Comparisons between countries' economies look at nominal GDP, which does not reflect some different national conditions, and is in dollar terms. Japan's nominal GDP amounted to $4.2 trillion last year, or about 591 trillion yen. Germany's, announced last month, was $4.4 trillion, or $4.5 trillion, depending on currency conversion.
For the final October-December quarter, the Japanese economy contracted at an annual rate of 0.4%, down 0.1% from the previous quarter, according to Cabinet Office data on real GDP. During the year, real GDP grew by 1.9% compared to the previous year.
The country has experienced two consecutive quarters of contraction, meaning it has fallen into recession.
Real gross domestic product is a measure of the value of a nation's products and services.

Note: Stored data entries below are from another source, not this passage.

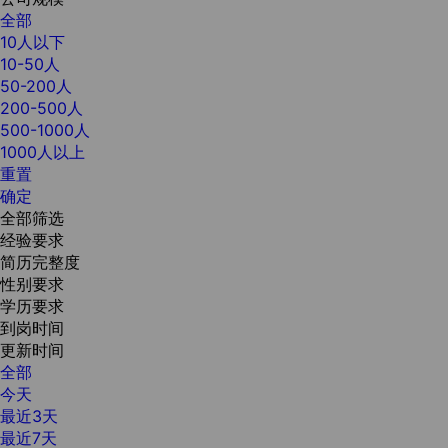
全部
10人以下
10-50人
50-200人
200-500人
500-1000人
1000人以上
重置
确定
全部筛选
经验要求
简历完整度
性别要求
学历要求
到岗时间
更新时间
全部
今天
最近3天
最近7天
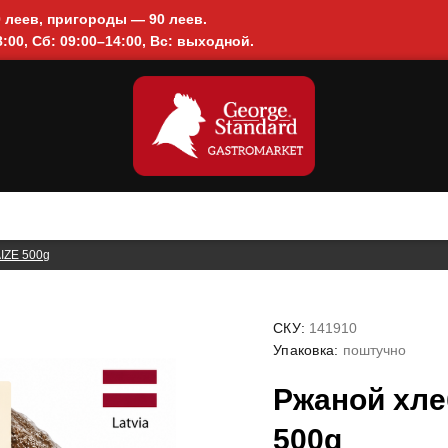
0 леев, пригороды — 90 леев.
:00, Сб: 09:00–14:00, Вс: выходной.
IZE 500g
СКУ:
141910
Упаковка:
поштучно
Ржаной хл
500g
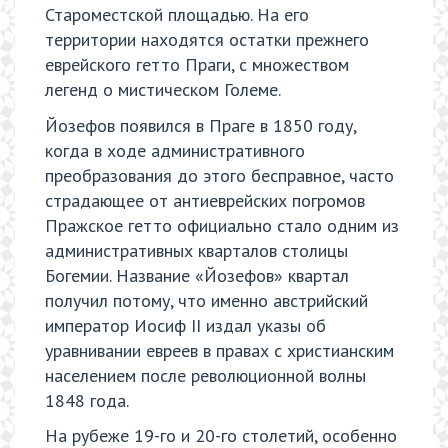
Староместской площадью. На его
территории находятся остатки прежнего
еврейского гетто Праги, с множеством
легенд о мистическом Големе.
Йозефов появился в Праге в 1850 году,
когда в ходе административного
преобразования до этого бесправное, часто
страдающее от антиеврейских погромов
Пражское гетто официально стало одним из
административных кварталов столицы
Богемии. Название «Йозефов» квартал
получил потому, что именно австрийский
император Иосиф II издал указы об
уравнивании евреев в правах с христианским
населением после революционной волны
1848 года.
На рубеже 19-го и 20-го столетий, особенно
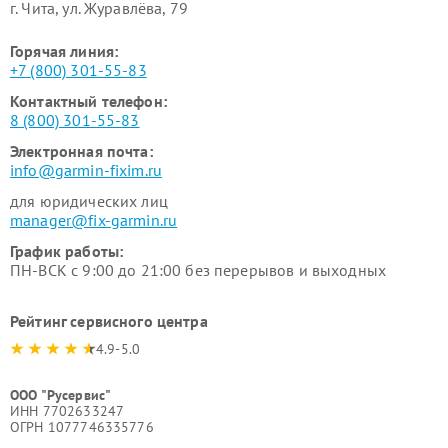
г. Чита, ул. Журавлёва, 79
Горячая линия:
+7 (800) 301-55-83
Контактный телефон:
8 (800) 301-55-83
Электронная почта:
info@garmin-fixim.ru
для юридических лиц
manager@fix-garmin.ru
График работы:
ПН-ВСК с 9:00 до 21:00 без перерывов и выходных
Рейтинг сервисного центра
4.9-5.0
ООО "Русервис"
ИНН 7702633247
ОГРН 1077746335776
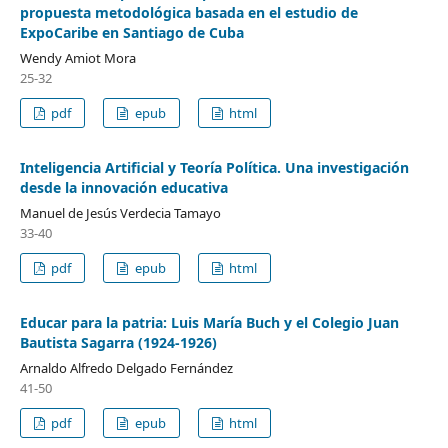
propuesta metodológica basada en el estudio de
ExpoCaribe en Santiago de Cuba
Wendy Amiot Mora
25-32
pdf
epub
html
Inteligencia Artificial y Teoría Política. Una investigación
desde la innovación educativa
Manuel de Jesús Verdecia Tamayo
33-40
pdf
epub
html
Educar para la patria: Luis María Buch y el Colegio Juan
Bautista Sagarra (1924-1926)
Arnaldo Alfredo Delgado Fernández
41-50
pdf
epub
html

The annual rate measures what would have happened if the quarterly rate lasted one year.
Both Japan and Germany built their economies through strong small and medium-sized businesses with solid productivity. Unlike Japan, Germany has shown a solid economic foundation supported by a strong euro and inflation. The weak yen is also a drawback for Japan.
The latest data reflects the reality of a weakened Japan and will likely result in Japan having a smaller presence in the world, said Tetsuji Okazaki, an economics professor at the University of Tokyo.
“Several years ago, Japan had a powerful automobile sector, for example. But with the advent of electric vehicles, even that advantage is affected,” he stated.
The gap between developed countries and emerging nations is narrowing, and India will surely overtake Japan in nominal GDP within a few years, Okazaki said.
To solve the country's labor shortage problem, immigration is an option. But Japan has been relatively reluctant to accept foreign labor except as temporary guests, prompting criticism about a lack of diversity and discrimination.
Another option is robotics, which has been gradually implemented, but not enough to compensate for the country's chronic labor shortage.
Historically, Japan was touted as “an economic miracle,” rising from the ashes of World War II to become the second-largest economy, only after the United States, and maintaining that position throughout the 1970s and 1980s.
Entrepreneurs behind companies that emerged from humble beginnings, such as Soichiro Honda of Honda Motor Co. and Konosuke Matsushita of Panasonic Corp., epitomized the hard work behind Japan Inc.
Made In Japan gained a reputation for being cheap but offering quality, and some products became coveted around the world. Maybe now are the good old days.
Many factors remain to be determined, Okazaki said.
“But looking ahead to the next two decades, the outlook for Japan is bleak,” he said.